Do you use tools that help you educate, collaborate, and persuade buyers? Do you agree these are key selling behaviors to win with buyers today? Share your thoughts in the comments section.

Don’t Overcome Prospect Objections, Prevent Them

Every sales rep dreads hearing prospect objections. From “Your price is too high,” to “Call me again in three months when I get my budget back,” it can sometimes seem like all prospects and prospects want to do is find reasons not to buy from you.

This is a frustrating situation for reps, especially when they feel — as the best do — that their product or solution could actually help the prospect and improve his or her business. So what’s the disconnect? If your offering can actually make life easier for this prospect, why is she spending so much time finding reasons to reject it?

I believe this dynamic happens when salespeople jump to a demo of their solution at the wrong time in the sales cycle. Most sales reps want to start the sales process by showing a demo and talking about product features. From there, they try to convince the prospect that their solution is the best.

In my view, salespeople need to start instead by identifying a problem the prospect has, and then defining how that problem is impacting their business including how much it is costing their company. Conceptually, this is a very simple thing to do. First, define what the problem is. Then, quantify how much the problem is costing the prospect. For example, the problem could be lost cross-sell opportunities, which could  represent $100,000 a month in lost opportunity. In other words, you’re making a business case to justify the prospect’s investment in your solution (which, obviously, will help the prospect solve the problem and increase their sales by $100,000 a month).

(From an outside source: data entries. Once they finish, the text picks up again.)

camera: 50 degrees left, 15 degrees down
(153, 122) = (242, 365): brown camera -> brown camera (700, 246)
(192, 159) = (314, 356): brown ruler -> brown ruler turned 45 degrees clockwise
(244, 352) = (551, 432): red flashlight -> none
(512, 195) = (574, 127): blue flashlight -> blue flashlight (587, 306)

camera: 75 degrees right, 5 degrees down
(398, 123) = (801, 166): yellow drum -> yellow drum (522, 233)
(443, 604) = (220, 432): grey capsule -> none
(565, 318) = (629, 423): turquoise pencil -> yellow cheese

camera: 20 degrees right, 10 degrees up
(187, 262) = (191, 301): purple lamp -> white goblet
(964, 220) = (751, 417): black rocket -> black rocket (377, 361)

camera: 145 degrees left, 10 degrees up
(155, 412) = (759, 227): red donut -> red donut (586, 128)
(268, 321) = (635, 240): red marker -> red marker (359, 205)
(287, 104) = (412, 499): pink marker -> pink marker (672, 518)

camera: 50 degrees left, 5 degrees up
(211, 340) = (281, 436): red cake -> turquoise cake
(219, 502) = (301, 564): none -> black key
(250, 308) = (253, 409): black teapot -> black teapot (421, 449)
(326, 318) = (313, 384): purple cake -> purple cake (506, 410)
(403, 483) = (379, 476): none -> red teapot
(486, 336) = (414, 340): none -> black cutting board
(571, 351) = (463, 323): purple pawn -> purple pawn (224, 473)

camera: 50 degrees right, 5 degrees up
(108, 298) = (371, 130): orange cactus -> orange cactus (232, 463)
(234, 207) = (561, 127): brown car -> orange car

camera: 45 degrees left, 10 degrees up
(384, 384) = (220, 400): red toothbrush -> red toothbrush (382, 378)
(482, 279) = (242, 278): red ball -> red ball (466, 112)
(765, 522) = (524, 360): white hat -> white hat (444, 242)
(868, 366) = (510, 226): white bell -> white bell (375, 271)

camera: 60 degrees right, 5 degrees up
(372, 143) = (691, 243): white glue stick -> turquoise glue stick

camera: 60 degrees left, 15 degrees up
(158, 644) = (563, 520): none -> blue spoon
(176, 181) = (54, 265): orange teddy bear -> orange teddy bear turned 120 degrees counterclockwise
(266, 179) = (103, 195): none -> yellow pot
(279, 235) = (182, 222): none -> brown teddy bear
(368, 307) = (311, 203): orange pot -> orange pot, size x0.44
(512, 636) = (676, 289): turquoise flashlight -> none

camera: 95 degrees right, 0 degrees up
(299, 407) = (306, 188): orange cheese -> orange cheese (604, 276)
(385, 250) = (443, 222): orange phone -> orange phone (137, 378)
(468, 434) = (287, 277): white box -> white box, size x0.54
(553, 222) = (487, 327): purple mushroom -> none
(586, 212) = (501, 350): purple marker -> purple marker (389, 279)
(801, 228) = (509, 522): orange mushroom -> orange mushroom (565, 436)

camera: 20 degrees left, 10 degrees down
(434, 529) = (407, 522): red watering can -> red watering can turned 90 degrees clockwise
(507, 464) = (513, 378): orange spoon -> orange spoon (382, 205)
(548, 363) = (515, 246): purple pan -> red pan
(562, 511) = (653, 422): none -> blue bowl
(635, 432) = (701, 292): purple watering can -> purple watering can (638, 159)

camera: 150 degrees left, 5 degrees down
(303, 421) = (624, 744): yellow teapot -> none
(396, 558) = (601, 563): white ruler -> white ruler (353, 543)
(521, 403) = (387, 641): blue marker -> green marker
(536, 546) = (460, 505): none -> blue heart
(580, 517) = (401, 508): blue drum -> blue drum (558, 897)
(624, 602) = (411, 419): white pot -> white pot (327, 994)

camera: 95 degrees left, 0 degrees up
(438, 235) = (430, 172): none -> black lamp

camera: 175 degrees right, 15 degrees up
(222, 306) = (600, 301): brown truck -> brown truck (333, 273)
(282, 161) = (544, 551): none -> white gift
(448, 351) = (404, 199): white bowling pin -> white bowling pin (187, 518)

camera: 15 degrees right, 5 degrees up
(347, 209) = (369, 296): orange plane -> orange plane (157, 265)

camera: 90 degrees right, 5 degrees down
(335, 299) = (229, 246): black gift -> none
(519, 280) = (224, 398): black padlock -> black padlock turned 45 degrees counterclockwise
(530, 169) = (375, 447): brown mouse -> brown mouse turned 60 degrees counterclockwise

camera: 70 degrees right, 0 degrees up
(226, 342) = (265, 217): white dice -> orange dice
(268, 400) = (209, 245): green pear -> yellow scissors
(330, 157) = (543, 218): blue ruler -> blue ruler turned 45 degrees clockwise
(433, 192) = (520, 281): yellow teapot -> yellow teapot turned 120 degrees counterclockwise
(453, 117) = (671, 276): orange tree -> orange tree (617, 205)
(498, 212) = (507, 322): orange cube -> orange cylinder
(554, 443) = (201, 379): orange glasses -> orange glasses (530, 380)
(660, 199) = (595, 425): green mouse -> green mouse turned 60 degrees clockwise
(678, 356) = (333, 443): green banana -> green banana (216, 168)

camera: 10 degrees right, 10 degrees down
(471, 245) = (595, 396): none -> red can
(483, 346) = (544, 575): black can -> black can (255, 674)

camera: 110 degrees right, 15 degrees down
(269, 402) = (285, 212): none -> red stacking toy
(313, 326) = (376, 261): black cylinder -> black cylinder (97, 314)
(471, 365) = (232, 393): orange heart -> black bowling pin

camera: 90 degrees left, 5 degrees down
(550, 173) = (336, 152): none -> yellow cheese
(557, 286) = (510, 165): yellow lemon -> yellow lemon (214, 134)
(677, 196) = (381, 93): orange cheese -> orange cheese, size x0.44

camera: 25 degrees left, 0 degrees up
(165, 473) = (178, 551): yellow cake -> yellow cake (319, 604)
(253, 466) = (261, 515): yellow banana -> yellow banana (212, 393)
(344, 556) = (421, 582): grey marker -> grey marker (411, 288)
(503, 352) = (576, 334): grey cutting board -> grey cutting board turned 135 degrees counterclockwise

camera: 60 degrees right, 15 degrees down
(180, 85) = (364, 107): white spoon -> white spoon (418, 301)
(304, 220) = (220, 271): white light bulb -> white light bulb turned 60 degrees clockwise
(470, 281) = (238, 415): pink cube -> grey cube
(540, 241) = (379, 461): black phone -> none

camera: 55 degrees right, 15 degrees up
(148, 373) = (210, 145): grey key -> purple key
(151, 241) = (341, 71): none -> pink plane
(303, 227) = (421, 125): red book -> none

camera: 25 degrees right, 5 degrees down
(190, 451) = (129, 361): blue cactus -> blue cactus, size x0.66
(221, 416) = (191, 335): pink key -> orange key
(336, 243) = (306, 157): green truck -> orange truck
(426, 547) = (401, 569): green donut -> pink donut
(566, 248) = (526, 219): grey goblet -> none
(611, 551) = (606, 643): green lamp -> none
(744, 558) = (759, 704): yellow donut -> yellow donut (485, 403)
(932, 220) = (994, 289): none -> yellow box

Why is it important to center the sales conversation on the business case instead of your solution’s features? Because a focus on features distracts prospects from their problems and pain points. When you start with the demo and features, you’ll get responses like, “Can we make this button blue instead of red?” This isn’t the kind of question that’s going to advance the sale, because there’s no focus on value. The value is not whether the button should be blue or red; the value is how your product can solve a real business problem for your prospect and result in real economic impact.

When prospects watch a demo, they’re on the lookout for why your product or solution won’t work. Even if your product could actually help them, they’re not ready to hear that yet. That’s because you haven’t walked them through the problem or pain point, which means they have no emotional nor financial attachment to solving that problem. However, if you start by identifying the problem and quantifying it, you’ve set yourself up to say, “What if we could solve that and save you half a million dollars? Is this worth spending more time to discuss?” If you’ve taken the time to lay this groundwork before showing the demo, they’ll have a different reaction when they see the demo. They’ll be thinking, “How can this solution help alleviate my pain?” rather than, “Why should I not purchase this solution?” It is a transformation in the mindset of the prospect.

Once the prospect is invested emotionally and economically, then you’re essentially preempting objections. When we work with clients to create ROI calculators, we frequently talk about the importance of getting the prospect to “own the numbers.” Put another way, the prospect has to understand how much the problem is costing his or her business. This is why an ROI calculator is an invaluable tool when it comes to building a strong business case. By the time you’re discussing how much your solution will cost, you’re in no danger of getting stuck in a debate about whether your particular features or benefits are “worth” a certain amount. Instead, the conversation is about how much the investment in your solution will offset the prospect’s problem.

In short, the best way to overcome prospect objections is to prevent them in the first place.

Have you ever used a business case to prevent prospect objections? How well did it work? Share your thoughts in the comments section.